-- Data excerpts follows --

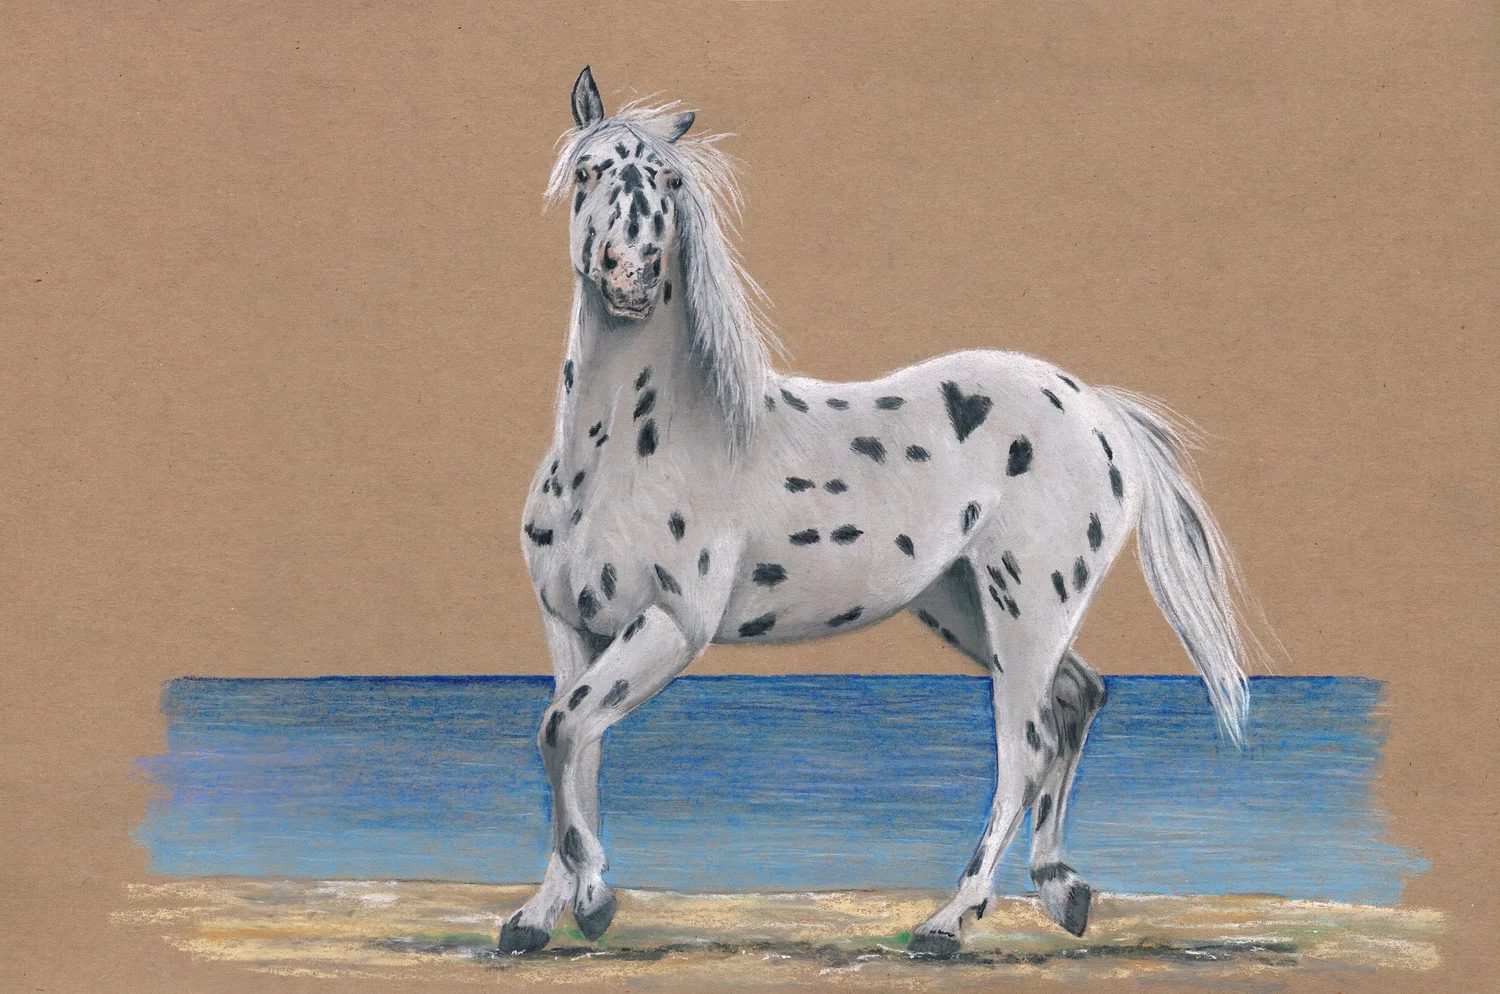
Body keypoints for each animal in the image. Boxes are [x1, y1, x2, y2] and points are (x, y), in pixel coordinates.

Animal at [505, 66, 1268, 958]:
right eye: (586, 171)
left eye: (670, 182)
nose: (631, 269)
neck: (624, 451)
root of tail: (1098, 407)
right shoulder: (574, 624)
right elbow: (575, 748)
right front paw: (542, 914)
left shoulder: (670, 623)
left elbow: (562, 731)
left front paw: (591, 899)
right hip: (965, 603)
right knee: (1078, 695)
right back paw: (1061, 889)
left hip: (1028, 605)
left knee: (1025, 746)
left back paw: (948, 922)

-- Data excerpts concluded --

(Your objective) Return every line from the entries that holds the string "right".

(Task solution)
right eye: (586, 171)
right shoulder: (574, 624)
right elbow: (575, 748)
right front paw: (542, 914)
right hip: (965, 603)
right knee: (1078, 695)
right back paw: (1061, 889)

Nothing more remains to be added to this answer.